3T3 fibroblasts were multiplied to a total of 10(9). Two groups consisted of three Wistar rats each. The left ureters were separated from the bladder and anastomosed to the proximal end of the tubular scaffold. No splitting of the ureteral junction or drainage was done. The distal end of the scaffold was implanted into a previously performed channel in the abdominal wall. Cell-seeded grafts were used in the first group and acellular SIS scaffolds in the second group. Rats were sacrificed after 2 and 4 weeks. X-ray pyelography was performed. Hematoxylin and eosin staining was prepared from conduit cross sections.

RESULTS

All animals survived the observation. An inflammatory reaction was observed within the peritoneal cavity in both groups. It was difficult to dissect the adhesions in the cell-seeded group. The ureteral-conduit anastomoses were tight in five cases, except there was leakage and pseudocyst formation after 14 days in one cell-seeded graft. No ureterohydronephrosis was observed in two acellular conduits after 14 or 30 days, and in one case of a cell-seeded graft. A neovascularisation process was observed in the acellular conduit after a month.
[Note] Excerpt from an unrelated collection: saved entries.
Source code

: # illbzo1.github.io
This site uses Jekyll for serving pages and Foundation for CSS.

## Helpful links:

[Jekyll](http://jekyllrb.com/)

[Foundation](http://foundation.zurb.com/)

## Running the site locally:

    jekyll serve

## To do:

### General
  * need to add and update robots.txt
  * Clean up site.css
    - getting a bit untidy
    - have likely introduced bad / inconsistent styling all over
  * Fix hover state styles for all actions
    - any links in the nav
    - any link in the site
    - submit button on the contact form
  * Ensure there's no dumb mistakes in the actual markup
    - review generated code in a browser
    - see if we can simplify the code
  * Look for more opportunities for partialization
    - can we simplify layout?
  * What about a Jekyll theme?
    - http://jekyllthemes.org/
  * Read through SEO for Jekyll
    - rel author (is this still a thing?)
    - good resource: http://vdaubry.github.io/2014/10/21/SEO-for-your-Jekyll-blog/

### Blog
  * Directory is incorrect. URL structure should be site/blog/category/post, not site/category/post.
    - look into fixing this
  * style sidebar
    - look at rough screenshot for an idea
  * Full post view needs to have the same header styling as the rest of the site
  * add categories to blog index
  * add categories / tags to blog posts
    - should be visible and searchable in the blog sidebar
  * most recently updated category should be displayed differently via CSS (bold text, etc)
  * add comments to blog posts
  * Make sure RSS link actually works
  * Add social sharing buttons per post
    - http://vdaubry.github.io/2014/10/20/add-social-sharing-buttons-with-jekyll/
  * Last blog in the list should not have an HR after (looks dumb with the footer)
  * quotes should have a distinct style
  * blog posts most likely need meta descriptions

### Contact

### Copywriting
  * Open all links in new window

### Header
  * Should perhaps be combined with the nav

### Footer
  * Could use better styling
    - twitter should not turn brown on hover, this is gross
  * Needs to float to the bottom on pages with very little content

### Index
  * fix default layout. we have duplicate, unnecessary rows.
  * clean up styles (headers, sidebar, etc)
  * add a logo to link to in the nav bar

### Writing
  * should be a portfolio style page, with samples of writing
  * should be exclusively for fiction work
Multilayered epithelium covered the conduit lumen near the anastomosis at the distal end of acellular conduit, a small islet-forming epithelial layer was observed after a month.

CONCLUSIONS

3T3 fibroblasts cannot serve as a "feeder layer" for ureteral augmentation. It seems that there is no need to split the ureteral-conduit junction. An SIS scaffold was used for tubular construction for urinary diversion in an animal model.